Aslında, 15. yüzyılın başlarında, Mısır mumyaları önce İngiltere'ye, sonra da diğer ülkelere, onlardan “mumia” maddesini çıkarmak için getirildi – iyileştirici güçleri olduğu söylenen ölü bedenin bir preparatı. 18. ve 19. yüzyılın başlarında, bu durum özellikle zengin çevrelerde Mısır mumyaları hakkında gerçek bir histeriye yol açtı ve bu da meşhur açma partileriyle sonuçlandı. Neyse ki, bugün bu düşünülemez ve sadece etik nedenlerle değil.

Doğal mumyalama


Şövalye Kalebuz da muhtemelen benzer bir şekilde muamele gördü, mumyası 1794'te yerel kilisenin inşası sırasında keşfedildi. Profesör Winkelmann liderliğindeki günümüz araştırmacıları mumyalamayı doğal nedenlere bağlıyor: Kalebuz dört ayaklı çift tabutla gömüldü. Bunun, vücudun çabuk kurumasına ve çürümemesine neden olduğu söyleniyor. Bu, Ötztal Alpleri'nden bir Taş Devri adamı olan “Ötzi” mumyasını anımsatıyor. Bu mumyanın araştırmacılarından biri olan Bozen'deki (İtalya) Mumya Araştırmaları Enstitüsü'nün başkanı Profesör Albert Zink de Kalebuz'un şu anki araştırmalarına dahil oldu.
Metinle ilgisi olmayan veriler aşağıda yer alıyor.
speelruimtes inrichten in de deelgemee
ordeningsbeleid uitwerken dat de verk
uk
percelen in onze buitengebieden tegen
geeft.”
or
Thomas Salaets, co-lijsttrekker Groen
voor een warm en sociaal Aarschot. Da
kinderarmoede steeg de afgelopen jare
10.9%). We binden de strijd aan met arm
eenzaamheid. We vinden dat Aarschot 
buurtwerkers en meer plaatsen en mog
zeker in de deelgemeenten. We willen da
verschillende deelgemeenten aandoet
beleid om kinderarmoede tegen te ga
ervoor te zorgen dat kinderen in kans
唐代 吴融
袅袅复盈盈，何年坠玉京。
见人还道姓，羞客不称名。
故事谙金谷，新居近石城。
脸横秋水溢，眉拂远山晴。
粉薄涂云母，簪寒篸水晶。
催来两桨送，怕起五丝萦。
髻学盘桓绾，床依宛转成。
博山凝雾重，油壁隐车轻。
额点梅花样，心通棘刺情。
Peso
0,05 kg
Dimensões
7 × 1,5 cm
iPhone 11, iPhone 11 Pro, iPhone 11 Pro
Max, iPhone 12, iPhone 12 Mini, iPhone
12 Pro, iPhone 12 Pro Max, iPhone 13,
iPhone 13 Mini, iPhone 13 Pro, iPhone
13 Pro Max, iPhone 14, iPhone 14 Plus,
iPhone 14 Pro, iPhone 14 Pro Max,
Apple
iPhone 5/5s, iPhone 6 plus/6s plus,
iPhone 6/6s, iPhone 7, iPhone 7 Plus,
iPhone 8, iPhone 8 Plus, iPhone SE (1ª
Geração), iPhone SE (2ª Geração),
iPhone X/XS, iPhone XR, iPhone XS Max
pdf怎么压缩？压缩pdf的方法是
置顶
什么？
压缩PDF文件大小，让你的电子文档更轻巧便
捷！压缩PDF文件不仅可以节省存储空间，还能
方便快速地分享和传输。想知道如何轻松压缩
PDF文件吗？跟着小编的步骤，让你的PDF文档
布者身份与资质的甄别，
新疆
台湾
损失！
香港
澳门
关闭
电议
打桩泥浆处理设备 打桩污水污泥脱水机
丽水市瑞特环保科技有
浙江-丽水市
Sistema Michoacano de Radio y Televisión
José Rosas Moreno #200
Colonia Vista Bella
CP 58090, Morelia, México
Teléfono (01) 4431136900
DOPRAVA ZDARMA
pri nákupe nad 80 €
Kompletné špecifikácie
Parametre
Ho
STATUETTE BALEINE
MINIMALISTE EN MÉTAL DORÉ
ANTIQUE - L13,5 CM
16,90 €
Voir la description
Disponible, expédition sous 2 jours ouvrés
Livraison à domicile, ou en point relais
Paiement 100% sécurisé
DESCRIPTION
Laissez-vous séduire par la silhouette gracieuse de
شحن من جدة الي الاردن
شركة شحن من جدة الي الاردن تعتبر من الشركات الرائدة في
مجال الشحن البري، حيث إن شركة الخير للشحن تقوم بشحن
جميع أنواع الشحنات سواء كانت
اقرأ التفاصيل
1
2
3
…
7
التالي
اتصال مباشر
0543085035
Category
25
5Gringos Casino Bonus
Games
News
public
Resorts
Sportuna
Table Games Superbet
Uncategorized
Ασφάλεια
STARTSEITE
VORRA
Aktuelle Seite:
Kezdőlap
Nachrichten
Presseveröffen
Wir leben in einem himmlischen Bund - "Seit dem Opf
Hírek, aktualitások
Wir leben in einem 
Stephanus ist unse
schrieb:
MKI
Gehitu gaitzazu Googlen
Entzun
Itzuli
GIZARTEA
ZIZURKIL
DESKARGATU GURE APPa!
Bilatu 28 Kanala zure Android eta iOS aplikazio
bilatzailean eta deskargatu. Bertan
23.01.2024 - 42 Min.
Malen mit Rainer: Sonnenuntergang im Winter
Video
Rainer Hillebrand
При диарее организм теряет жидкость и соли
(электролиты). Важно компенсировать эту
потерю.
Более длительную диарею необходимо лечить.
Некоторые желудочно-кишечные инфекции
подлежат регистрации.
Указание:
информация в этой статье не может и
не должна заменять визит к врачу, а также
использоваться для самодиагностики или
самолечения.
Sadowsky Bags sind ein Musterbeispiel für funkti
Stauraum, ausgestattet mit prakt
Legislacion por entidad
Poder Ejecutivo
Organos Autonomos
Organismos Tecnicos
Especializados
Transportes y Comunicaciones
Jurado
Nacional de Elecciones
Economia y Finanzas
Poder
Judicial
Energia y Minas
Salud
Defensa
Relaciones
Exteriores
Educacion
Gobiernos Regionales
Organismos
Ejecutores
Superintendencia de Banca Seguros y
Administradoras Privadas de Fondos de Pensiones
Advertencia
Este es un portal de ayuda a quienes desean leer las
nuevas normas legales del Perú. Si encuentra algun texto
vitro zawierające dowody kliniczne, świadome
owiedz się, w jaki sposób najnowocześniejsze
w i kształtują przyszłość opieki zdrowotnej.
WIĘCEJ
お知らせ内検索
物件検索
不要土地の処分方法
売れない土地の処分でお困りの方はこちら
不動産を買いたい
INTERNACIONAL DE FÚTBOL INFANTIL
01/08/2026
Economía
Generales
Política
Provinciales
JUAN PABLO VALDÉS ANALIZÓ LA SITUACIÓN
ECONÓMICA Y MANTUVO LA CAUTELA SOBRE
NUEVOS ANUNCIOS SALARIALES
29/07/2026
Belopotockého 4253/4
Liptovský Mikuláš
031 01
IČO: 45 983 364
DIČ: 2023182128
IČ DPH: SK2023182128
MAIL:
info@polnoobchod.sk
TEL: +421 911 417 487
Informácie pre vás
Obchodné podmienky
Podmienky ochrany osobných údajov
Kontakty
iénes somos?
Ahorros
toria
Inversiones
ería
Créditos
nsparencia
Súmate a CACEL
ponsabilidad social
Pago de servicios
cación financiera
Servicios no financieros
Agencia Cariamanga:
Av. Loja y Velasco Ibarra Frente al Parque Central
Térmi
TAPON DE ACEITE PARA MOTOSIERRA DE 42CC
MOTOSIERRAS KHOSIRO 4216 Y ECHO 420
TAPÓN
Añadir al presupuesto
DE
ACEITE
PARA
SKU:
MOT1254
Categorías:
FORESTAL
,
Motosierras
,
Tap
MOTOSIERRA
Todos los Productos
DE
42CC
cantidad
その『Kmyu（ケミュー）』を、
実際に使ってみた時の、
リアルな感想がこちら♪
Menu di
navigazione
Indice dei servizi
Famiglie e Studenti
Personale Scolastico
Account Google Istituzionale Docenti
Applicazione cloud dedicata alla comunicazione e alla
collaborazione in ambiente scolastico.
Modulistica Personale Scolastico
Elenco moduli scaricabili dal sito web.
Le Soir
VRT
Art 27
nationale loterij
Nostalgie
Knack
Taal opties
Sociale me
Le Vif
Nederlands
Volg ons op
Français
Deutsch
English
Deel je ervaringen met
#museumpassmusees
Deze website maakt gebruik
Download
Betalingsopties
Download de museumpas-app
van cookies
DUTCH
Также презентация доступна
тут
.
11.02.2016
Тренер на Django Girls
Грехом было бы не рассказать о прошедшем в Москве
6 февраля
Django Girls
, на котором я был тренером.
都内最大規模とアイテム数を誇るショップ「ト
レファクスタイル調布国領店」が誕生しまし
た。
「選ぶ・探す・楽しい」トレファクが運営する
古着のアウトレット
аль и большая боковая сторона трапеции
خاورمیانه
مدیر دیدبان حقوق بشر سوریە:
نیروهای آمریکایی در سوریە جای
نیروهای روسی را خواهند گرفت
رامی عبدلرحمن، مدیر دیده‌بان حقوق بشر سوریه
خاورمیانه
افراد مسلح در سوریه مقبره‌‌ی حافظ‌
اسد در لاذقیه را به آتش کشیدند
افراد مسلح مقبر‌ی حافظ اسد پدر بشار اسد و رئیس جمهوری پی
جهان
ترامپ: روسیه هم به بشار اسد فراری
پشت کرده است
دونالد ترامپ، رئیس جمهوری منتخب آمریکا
Araştırmacıların raporuna göre, mumya 100 yıldan uzun süredir Ostprignitz-Ruppin bölgesindeki Kampehl köy kilisesinde turistik bir cazibe merkezi olmuştur. Orada cam üstlü bir tabutta sergilenmektedir. Aslında bir subay ve kalıtsal bir lord olan ancak Brandenburg Margraviate'nin şövalye ailesine mensup olan şövalyeye karşı belirgin saygısızlık, muhtemelen kendisine karşı açılan bir cinayet davasından kaynaklanmaktadır. Ancak, modern bilim insanları bile bunun bir efsane olduğunu vurgulamaktadır.

Cinayet ve yalancı şahitlik efsanesi


Kalebuz'un, çobanın kendisine nişanlısıyla olan “ilk gece hakkı”nı (ius primae noctis, varlığı bugün de tarihsel olarak tartışılmaktadır) reddetmesi üzerine bir çobanı öldürdüğü söylenir. Ceza yargılaması sırasında, eğer bir katil ise, ölümünden sonra Tanrı'nın onu çürütmeyeceğine dair yemin ettiği söylenir. Bu “arınma yemini”nin, tanık eksikliği nedeniyle beraat etmesine yol açtığı söylenir. Kalebuz'un – kilise kayıtlarına göre adı buydu, genellikle Kahlbutz olarak da anılır – doğal bir ölümle öldüğü tarihsel olarak kesin görünüyor.

Mevcut araştırmalar bunu çürütmüyor. Kalebuz'un tüberkülozdan öldüğü söyleniyor, ancak bu kanıtlanamadı. En azından C14 tarihlemesi 50 ila 60 yaşlarındaki bir adamla eşleşiyor ve iskelet incelemesi o sırada sağlıklı olduğunu gösteriyor. Bilim insanlarına göre, DNA genetik olarak incelenemeyecek kadar kötü hasar görmüştü. Daha önce incelenen “CF” baş harflerinin bulunduğu kefen, bunun aslında Kalebuz olduğu teorisini destekliyor. Hatta bazen tarihsel varlığı bile şüpheliydi.

Şövalyedeki bir diğer öğe


Şövalyenin şimdilik bir sırrı saklamasına izin veriliyor, çünkü bilim insanlarının yazdığına göre ağzında “yuvarlak bir metal nesne” var. Bunun bir madeni para veya muska olduğuna inanıyorlar. Ancak bu ancak mumyaya daha fazla zarar vererek kesin olarak belirlenebilir. Profesör Winkelmann, “Bunun şövalyeye yapılıp yapılmayacağı veya bu sırrı saklamasına izin verilip verilmeyeceği yerel kilise konseyinin karar vereceği bir şey,” diyor.